Why is it that Kosovo still hasn't got its own ccTLD?

Kosovo is (semi)-independent, from Serbia (former Yugoslavia), since 2008. Montenegro is independent since 2006. Montenegro has the .me domain since its year of independence.

Even Palestine (which isn't fully recognized) has its own ccTLD.

  • 2
    A ccTLD isn't always associated with a real-world political entity. The domain for the former Soviet Union still exists as .su. nic.su/dns/domain/su.html Jan 19, 2015 at 17:31
  • @StefanLasiewski it's not so simple though. .su needs to transition to a different TLD or apply to be re-instated into ISO 3166-1. See: blog.icann.org/2007/09/the-lives-of-country-code-domains
    – faker
    Jan 19, 2015 at 19:27
  • Oh I never said it was simple. But it's interesting. Jan 19, 2015 at 21:43
  • I'm voting to close this question as off-topic because this a 100% political question.
    – Sven
    Jun 23, 2018 at 15:49
  • While the political context is likely relevant and also off-topic in this case, the ICANN decision processes and standards are relevant and also on-topic. I think the balance is more to leave this question open, but if this question remains here, but as a closed one, is also a fair compromise.

Provided material —
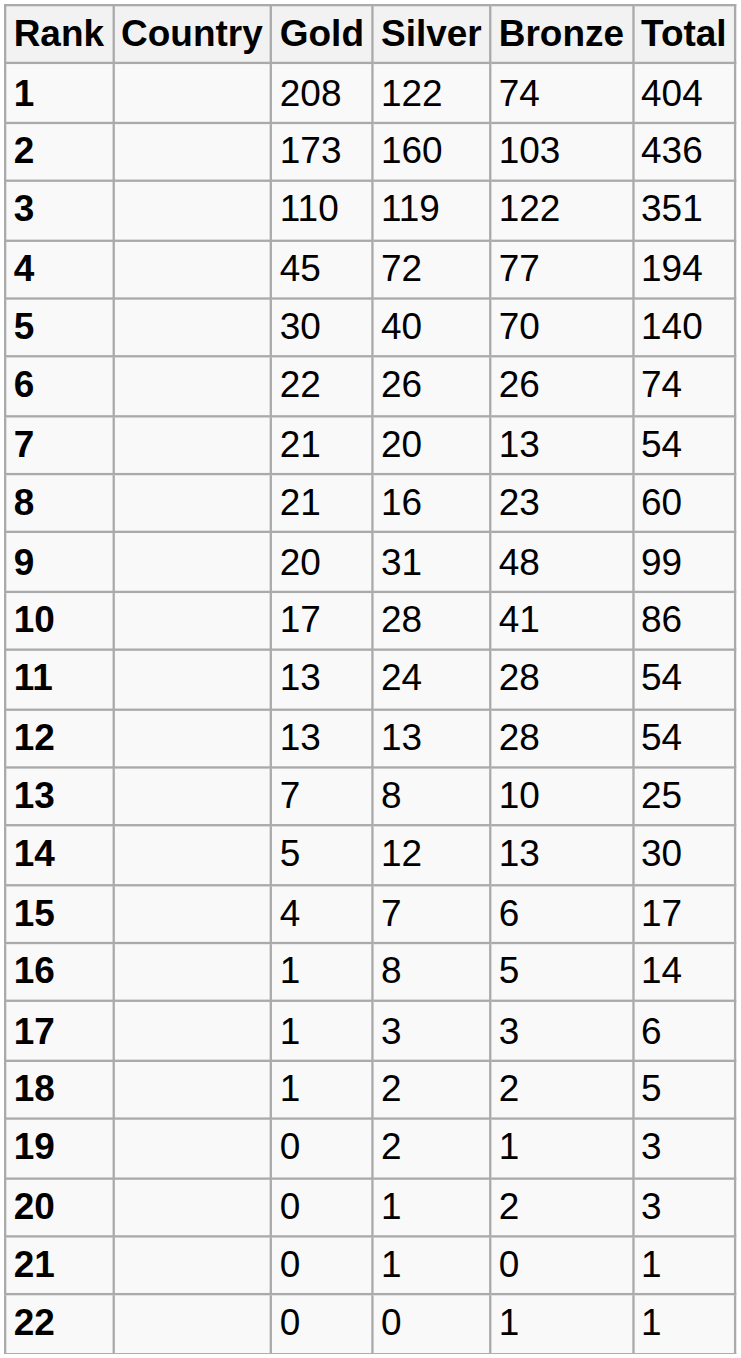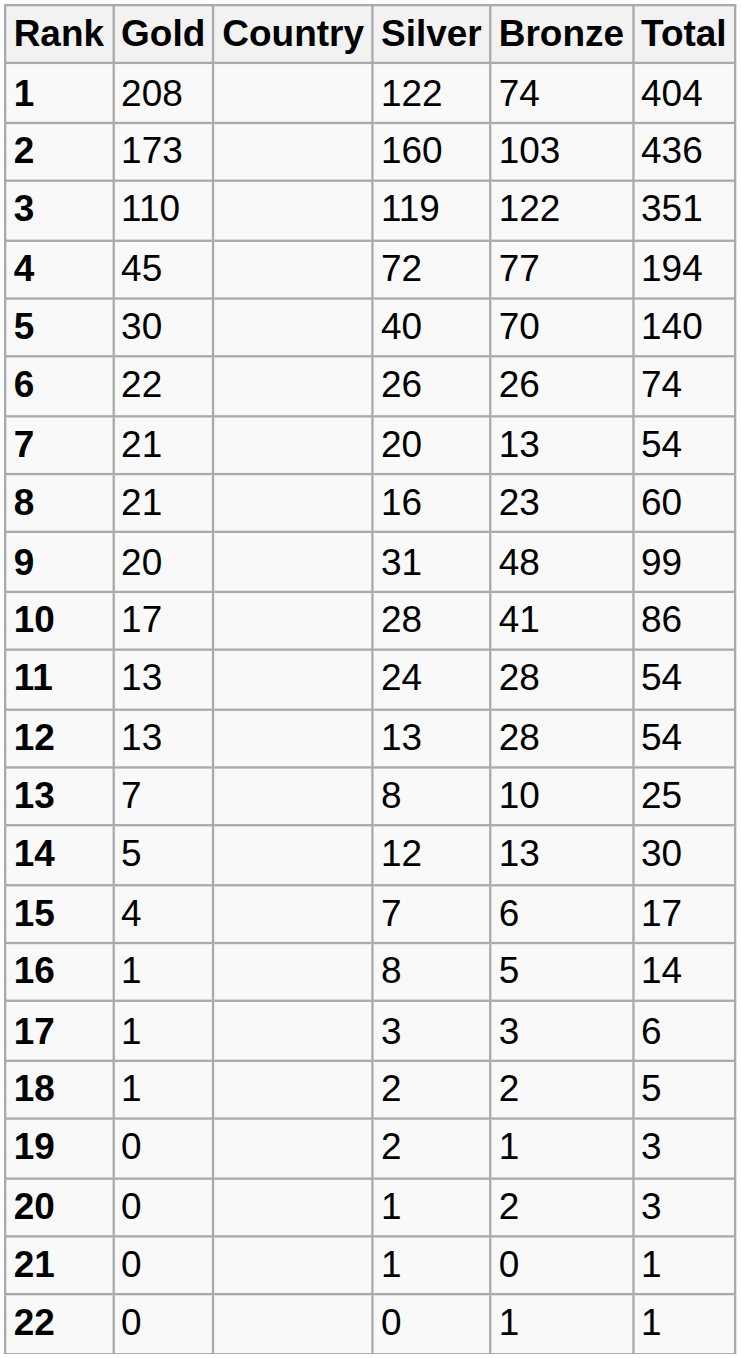columns swapped: Country <-> Gold
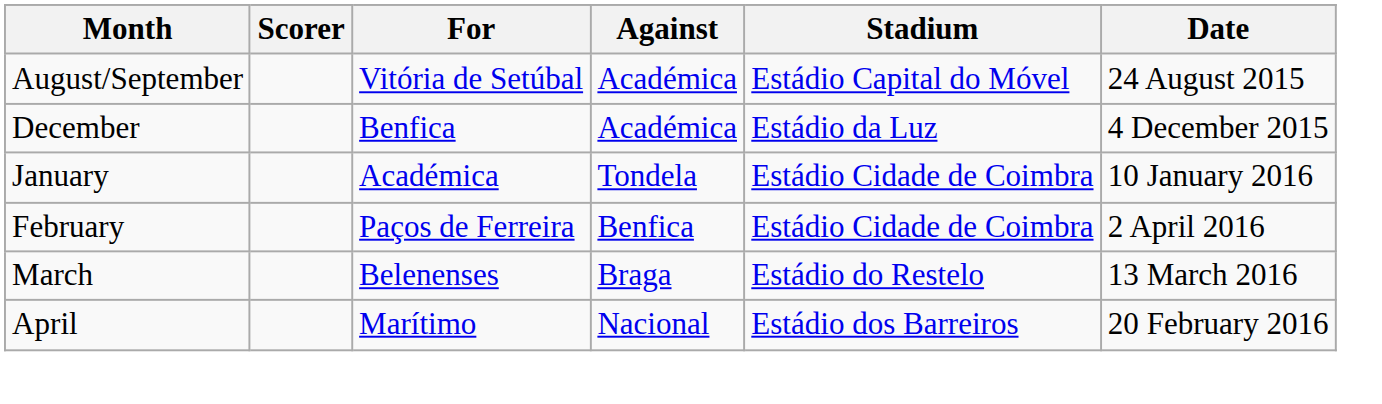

Written request 1 —
List every date and time stamp in the Kosovo domain discussion.
Written request 2 —
Reproduce the part of the Kosovo domain discussion between "Why is it that" and "100% political question.", inclusive, word for word.

Finished answer 1 —
- Jan 19, 2015 at 17:31
- Jan 19, 2015 at 19:27
- Jan 19, 2015 at 21:43
- Jun 23, 2018 at 15:49

Finished answer 2 —
Why is it that Kosovo still hasn't got its own ccTLD?

Kosovo is (semi)-independent, from Serbia (former Yugoslavia), since 2008. Montenegro is independent since 2006. Montenegro has the .me domain since its year of independence.

Even Palestine (which isn't fully recognized) has its own ccTLD.

  • 2
    A ccTLD isn't always associated with a real-world political entity. The domain for the former Soviet Union still exists as .su. nic.su/dns/domain/su.html Jan 19, 2015 at 17:31
  • @StefanLasiewski it's not so simple though. .su needs to transition to a different TLD or apply to be re-instated into ISO 3166-1. See: blog.icann.org/2007/09/the-lives-of-country-code-domains
    – faker
    Jan 19, 2015 at 19:27
  • Oh I never said it was simple. But it's interesting. Jan 19, 2015 at 21:43
  • I'm voting to close this question as off-topic because this a 100% political question.